▸ **WORK TO COMPLETE**: Repeat the lines of the records below without any changes, from the line containing "genus: Acroceras" up to and including the line containing "genus: Erythrina".

▸ **EXTRACTED DATA**:
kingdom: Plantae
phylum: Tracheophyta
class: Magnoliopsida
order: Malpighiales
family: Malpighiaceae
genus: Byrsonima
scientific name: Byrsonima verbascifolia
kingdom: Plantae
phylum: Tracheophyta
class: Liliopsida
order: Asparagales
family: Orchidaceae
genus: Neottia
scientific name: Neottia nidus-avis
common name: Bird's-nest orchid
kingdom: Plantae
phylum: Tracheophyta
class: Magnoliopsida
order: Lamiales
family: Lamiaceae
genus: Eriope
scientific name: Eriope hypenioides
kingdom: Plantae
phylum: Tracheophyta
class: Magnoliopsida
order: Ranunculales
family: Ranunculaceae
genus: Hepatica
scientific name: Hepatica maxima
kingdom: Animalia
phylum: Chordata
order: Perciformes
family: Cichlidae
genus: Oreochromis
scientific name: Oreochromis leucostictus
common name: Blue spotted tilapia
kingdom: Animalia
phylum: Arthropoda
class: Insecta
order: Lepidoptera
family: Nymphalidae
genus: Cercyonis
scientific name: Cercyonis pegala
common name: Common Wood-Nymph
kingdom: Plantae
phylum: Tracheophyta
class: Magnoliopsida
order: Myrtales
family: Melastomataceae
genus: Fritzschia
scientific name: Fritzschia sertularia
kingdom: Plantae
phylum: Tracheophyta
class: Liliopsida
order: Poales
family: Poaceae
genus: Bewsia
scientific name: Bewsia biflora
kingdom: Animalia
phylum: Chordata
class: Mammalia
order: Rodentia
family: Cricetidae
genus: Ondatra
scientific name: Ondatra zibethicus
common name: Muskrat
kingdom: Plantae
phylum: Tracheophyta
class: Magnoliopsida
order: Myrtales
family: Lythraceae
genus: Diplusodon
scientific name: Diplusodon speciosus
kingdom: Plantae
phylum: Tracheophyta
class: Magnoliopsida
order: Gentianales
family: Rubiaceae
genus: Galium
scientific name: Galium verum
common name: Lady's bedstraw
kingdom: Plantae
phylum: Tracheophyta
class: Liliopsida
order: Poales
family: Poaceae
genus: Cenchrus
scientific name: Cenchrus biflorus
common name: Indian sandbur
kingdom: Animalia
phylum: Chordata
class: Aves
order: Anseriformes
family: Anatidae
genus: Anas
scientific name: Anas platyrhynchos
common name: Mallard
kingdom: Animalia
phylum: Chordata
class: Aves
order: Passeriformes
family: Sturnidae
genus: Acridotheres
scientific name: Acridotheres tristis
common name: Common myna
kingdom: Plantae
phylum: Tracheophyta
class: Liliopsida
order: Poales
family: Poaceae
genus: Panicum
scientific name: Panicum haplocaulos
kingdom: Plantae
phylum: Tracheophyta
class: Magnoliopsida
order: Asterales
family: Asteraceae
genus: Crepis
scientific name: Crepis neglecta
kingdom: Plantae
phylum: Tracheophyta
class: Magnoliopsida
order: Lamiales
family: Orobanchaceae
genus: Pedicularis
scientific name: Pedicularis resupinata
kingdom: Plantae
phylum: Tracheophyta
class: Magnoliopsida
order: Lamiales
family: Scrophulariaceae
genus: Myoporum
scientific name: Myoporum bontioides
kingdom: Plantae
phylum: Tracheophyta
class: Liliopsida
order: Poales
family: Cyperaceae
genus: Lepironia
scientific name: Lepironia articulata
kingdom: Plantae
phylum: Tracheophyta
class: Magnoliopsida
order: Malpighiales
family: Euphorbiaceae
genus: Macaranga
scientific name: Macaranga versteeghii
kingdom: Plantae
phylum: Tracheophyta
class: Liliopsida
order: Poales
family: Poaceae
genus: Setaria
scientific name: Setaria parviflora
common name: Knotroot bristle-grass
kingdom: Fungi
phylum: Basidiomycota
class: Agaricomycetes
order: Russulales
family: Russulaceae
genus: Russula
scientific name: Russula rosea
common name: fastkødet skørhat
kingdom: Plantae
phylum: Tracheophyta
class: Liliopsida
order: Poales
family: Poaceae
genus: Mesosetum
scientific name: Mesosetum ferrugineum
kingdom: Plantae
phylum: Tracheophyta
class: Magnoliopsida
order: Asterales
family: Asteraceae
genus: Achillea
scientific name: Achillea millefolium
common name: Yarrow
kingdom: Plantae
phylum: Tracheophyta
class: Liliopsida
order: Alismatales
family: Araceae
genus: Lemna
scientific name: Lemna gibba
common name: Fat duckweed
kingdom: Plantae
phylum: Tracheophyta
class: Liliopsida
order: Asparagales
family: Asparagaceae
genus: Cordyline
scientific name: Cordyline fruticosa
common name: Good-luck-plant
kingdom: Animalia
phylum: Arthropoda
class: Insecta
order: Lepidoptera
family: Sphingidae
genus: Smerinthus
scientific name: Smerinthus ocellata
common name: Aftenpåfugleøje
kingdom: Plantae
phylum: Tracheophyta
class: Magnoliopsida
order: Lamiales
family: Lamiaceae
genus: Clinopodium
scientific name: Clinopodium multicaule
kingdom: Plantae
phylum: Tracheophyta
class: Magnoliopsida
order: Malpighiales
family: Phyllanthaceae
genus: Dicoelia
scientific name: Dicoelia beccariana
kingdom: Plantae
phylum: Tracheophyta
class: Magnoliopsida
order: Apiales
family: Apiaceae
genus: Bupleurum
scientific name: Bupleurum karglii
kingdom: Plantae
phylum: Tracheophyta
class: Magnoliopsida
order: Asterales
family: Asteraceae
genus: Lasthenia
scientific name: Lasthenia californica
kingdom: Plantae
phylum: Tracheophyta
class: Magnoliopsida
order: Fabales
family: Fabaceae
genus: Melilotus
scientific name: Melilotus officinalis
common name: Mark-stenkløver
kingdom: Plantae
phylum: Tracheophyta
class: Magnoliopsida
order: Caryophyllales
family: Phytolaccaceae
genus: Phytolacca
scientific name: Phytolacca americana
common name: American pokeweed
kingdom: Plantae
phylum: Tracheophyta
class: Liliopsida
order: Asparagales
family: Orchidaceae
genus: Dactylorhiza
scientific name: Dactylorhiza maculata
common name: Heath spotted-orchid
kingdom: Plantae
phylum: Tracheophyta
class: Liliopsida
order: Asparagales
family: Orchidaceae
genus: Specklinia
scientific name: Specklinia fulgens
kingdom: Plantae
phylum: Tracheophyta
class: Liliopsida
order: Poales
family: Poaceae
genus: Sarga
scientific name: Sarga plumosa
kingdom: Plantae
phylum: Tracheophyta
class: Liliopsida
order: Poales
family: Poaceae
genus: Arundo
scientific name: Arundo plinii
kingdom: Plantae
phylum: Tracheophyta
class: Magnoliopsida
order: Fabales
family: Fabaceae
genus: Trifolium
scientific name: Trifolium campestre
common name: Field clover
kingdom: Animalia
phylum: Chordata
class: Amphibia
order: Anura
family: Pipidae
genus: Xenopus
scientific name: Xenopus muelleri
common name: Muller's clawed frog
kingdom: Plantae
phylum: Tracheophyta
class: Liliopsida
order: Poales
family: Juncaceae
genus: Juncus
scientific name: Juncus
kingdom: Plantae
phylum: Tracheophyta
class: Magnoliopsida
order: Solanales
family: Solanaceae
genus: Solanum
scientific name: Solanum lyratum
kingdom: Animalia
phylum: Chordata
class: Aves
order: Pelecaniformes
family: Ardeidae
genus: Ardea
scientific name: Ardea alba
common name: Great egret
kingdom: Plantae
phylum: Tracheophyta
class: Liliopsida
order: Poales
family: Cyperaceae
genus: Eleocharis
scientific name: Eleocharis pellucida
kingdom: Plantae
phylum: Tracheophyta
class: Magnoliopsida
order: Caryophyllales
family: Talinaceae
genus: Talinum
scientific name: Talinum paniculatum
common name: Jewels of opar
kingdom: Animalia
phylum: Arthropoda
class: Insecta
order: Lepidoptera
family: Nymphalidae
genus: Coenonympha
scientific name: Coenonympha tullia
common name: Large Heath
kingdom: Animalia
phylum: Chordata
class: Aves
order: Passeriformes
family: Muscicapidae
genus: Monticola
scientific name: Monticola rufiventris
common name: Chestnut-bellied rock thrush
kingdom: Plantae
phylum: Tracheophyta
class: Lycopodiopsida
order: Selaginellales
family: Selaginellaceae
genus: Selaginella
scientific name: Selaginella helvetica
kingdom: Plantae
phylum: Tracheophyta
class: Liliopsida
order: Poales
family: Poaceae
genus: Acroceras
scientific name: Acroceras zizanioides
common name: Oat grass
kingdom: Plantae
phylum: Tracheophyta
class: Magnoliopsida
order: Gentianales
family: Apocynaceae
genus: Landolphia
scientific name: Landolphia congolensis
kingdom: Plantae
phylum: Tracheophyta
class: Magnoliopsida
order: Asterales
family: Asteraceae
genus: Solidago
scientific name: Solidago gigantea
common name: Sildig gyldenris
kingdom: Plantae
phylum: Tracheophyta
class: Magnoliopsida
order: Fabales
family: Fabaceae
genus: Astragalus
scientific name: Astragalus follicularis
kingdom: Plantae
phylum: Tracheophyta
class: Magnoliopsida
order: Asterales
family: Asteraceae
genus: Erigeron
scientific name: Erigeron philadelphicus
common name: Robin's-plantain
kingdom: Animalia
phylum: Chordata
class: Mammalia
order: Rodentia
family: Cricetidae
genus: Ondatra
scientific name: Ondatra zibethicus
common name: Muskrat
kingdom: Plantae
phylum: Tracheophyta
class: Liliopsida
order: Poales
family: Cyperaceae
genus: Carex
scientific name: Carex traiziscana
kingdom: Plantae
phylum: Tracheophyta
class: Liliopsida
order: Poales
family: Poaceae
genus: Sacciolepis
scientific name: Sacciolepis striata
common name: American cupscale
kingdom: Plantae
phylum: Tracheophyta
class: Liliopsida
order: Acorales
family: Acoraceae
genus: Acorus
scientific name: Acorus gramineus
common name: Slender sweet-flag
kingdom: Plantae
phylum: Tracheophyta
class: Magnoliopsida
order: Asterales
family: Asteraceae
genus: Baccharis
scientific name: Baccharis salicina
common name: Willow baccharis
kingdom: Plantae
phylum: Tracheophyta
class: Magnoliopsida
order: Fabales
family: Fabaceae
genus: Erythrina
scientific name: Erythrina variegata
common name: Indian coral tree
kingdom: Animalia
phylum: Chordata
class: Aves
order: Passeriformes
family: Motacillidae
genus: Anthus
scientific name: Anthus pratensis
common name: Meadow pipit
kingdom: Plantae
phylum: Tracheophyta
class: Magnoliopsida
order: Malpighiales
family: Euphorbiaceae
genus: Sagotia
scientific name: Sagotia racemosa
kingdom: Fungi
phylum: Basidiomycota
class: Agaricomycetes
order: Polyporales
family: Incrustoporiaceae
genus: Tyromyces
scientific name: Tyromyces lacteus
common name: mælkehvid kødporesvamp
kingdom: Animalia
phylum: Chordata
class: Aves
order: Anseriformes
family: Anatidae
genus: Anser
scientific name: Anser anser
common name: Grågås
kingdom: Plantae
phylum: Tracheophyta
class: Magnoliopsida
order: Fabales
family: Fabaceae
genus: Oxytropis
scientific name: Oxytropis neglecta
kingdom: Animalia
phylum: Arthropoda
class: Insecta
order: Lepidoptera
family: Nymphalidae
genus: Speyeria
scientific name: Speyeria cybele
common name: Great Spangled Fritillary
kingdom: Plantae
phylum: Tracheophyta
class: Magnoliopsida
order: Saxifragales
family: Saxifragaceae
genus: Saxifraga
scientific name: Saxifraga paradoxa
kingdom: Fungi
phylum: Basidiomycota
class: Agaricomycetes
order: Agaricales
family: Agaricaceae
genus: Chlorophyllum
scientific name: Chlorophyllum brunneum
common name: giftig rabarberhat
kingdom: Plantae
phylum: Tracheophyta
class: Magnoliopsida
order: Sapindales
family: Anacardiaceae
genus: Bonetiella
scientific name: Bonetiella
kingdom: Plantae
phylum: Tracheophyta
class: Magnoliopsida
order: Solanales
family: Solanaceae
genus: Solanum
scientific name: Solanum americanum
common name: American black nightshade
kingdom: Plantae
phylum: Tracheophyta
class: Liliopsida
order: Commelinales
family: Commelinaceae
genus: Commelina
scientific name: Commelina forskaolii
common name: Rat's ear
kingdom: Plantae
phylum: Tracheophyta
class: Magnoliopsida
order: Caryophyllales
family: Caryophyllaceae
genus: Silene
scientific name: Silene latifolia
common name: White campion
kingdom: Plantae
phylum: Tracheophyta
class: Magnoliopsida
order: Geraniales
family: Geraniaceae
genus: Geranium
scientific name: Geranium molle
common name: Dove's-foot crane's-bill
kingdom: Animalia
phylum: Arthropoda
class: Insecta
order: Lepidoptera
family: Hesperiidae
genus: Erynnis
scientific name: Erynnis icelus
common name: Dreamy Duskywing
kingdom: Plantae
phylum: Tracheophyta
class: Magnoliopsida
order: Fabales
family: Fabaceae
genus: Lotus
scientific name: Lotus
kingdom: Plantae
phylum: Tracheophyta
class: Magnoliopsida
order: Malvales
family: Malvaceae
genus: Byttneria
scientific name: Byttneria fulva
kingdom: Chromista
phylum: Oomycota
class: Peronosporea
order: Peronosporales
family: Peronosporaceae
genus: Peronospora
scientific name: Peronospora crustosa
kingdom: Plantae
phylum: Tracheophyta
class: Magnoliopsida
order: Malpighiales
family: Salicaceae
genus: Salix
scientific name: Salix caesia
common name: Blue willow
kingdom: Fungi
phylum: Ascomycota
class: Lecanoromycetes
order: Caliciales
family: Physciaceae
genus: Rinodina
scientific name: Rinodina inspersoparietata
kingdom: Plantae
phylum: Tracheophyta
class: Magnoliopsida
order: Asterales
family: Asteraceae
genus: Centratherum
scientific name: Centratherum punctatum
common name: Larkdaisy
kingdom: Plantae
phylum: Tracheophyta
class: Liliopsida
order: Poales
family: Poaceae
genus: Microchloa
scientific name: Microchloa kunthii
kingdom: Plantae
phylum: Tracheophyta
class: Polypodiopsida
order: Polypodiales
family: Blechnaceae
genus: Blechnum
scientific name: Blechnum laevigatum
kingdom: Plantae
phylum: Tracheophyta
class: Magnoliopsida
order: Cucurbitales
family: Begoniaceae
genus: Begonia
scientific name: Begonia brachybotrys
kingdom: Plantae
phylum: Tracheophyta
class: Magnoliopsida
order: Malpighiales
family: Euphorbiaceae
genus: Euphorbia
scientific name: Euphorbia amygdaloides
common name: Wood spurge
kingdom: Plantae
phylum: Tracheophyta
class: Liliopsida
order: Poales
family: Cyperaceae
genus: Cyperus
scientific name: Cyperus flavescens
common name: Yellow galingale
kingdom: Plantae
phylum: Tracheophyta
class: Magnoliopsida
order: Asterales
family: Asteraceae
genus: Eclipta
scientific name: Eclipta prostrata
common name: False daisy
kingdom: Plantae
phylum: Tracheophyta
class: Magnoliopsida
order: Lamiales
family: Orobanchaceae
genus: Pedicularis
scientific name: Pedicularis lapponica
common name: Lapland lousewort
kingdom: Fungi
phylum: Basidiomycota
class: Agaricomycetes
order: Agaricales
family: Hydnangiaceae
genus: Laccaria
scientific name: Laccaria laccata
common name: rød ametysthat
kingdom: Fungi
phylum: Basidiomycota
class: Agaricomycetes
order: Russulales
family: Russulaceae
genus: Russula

▸ **SOLUTION FOR THIS TASK**:
genus: Acroceras
scientific name: Acroceras zizanioides
common name: Oat grass
kingdom: Plantae
phylum: Tracheophyta
class: Magnoliopsida
order: Gentianales
family: Apocynaceae
genus: Landolphia
scientific name: Landolphia congolensis
kingdom: Plantae
phylum: Tracheophyta
class: Magnoliopsida
order: Asterales
family: Asteraceae
genus: Solidago
scientific name: Solidago gigantea
common name: Sildig gyldenris
kingdom: Plantae
phylum: Tracheophyta
class: Magnoliopsida
order: Fabales
family: Fabaceae
genus: Astragalus
scientific name: Astragalus follicularis
kingdom: Plantae
phylum: Tracheophyta
class: Magnoliopsida
order: Asterales
family: Asteraceae
genus: Erigeron
scientific name: Erigeron philadelphicus
common name: Robin's-plantain
kingdom: Animalia
phylum: Chordata
class: Mammalia
order: Rodentia
family: Cricetidae
genus: Ondatra
scientific name: Ondatra zibethicus
common name: Muskrat
kingdom: Plantae
phylum: Tracheophyta
class: Liliopsida
order: Poales
family: Cyperaceae
genus: Carex
scientific name: Carex traiziscana
kingdom: Plantae
phylum: Tracheophyta
class: Liliopsida
order: Poales
family: Poaceae
genus: Sacciolepis
scientific name: Sacciolepis striata
common name: American cupscale
kingdom: Plantae
phylum: Tracheophyta
class: Liliopsida
order: Acorales
family: Acoraceae
genus: Acorus
scientific name: Acorus gramineus
common name: Slender sweet-flag
kingdom: Plantae
phylum: Tracheophyta
class: Magnoliopsida
order: Asterales
family: Asteraceae
genus: Baccharis
scientific name: Baccharis salicina
common name: Willow baccharis
kingdom: Plantae
phylum: Tracheophyta
class: Magnoliopsida
order: Fabales
family: Fabaceae
genus: Erythrina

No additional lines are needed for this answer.